The afternoon sun is warm, and after a long winter we are all enjoying it. The talk is interesting to me, as always in a group of wildlife professionals who have good stories to tell. Someone produces a new bass rod-and-reel and starts casting up and down the muddy road to try it out. The sun feels great, and life is good.
The radio crackles, and I can hear the excitement in Kelley's voice: "We've got an elk down, get over here!"
I jump in a truck so I won't get left behind, and we are off. A few minutes later I am looking at a beautiful young bull elk, and the DNR guys and one lady leap into action. It is obvious they know their job, and they want this to go quickly and get the elk back on his feet. I try to stay out of the way and take pictures while data is gathered, blood samples are taken and a collar is placed on the young bull. Randy injects a drug to wake the bull up, and I am told to get out of the way.

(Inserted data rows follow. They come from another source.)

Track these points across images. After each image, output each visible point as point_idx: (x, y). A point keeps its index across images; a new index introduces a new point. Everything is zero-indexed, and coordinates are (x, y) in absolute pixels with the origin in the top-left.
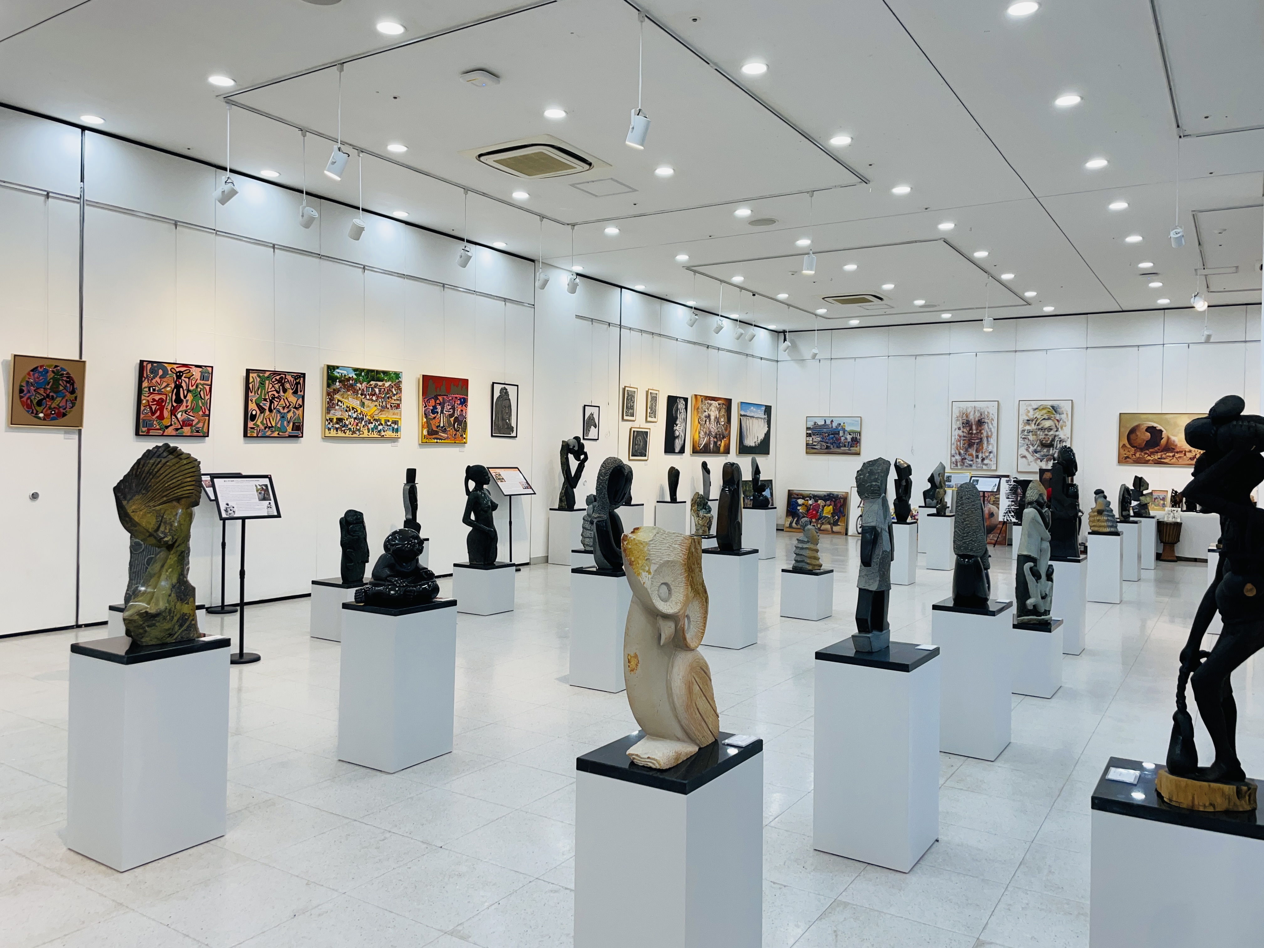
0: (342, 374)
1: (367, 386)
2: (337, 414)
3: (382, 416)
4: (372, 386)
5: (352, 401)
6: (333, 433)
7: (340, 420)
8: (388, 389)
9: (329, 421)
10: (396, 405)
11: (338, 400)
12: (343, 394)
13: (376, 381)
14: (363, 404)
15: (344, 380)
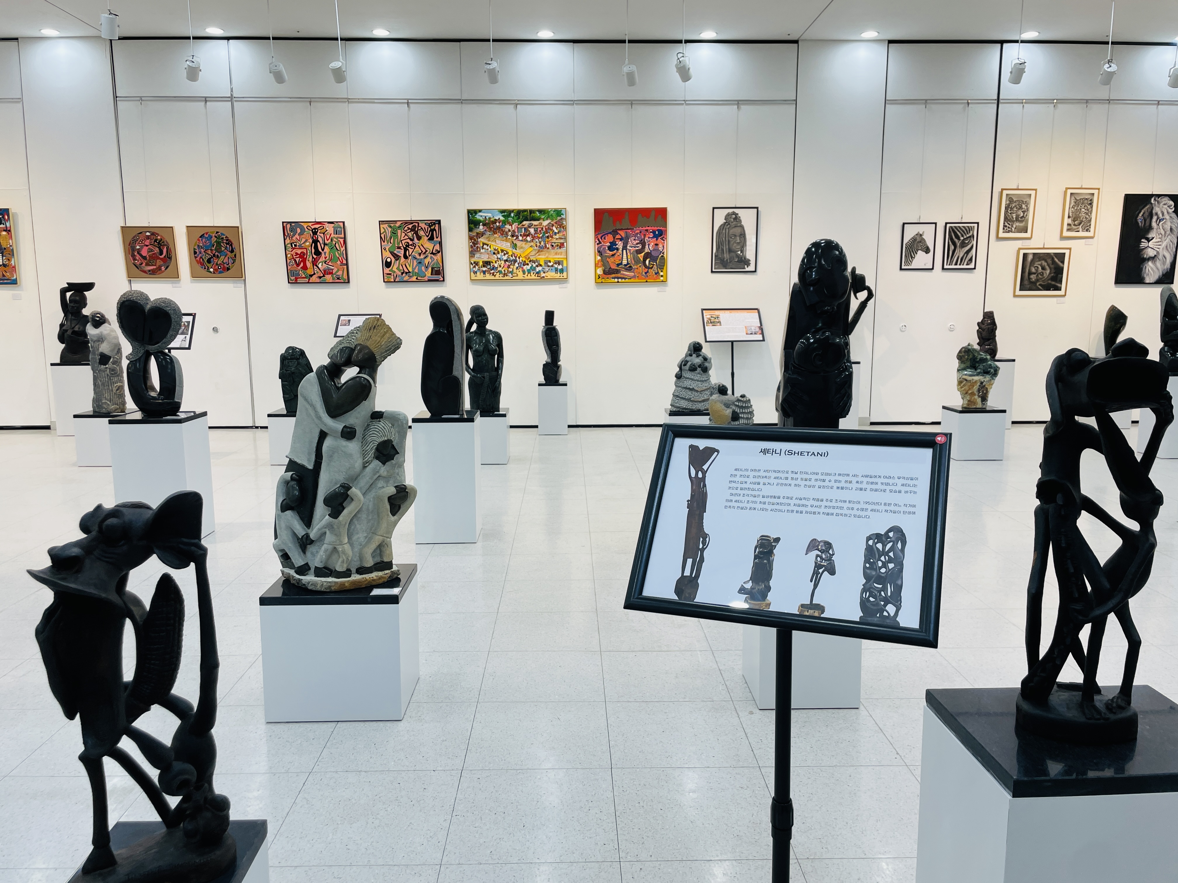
0: (485, 217)
1: (519, 227)
2: (482, 257)
3: (540, 257)
4: (525, 227)
5: (501, 243)
6: (480, 276)
7: (486, 263)
8: (547, 227)
9: (474, 265)
10: (559, 244)
11: (483, 243)
12: (489, 237)
13: (530, 221)
14: (515, 246)
15: (490, 224)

In a few minutes, the elk is on his feet, and although a little groggy, starts to walk away. He stops about 20 yards out and gives us the classic look, then wanders off into the brush. I watch him go and wish him well. I hope he lives to grow a monstrous 7-by-7 rack and sire many calves for the herd.
It will be a while, but within a few years there will be some lucky hunters who get to pursue these elk in the West Virginia mountains. That is good and I wish them luck, but I also want the elk to grow and prosper here so that my children and grandchildren can hear the bugle of the wapiti in these mountains once again.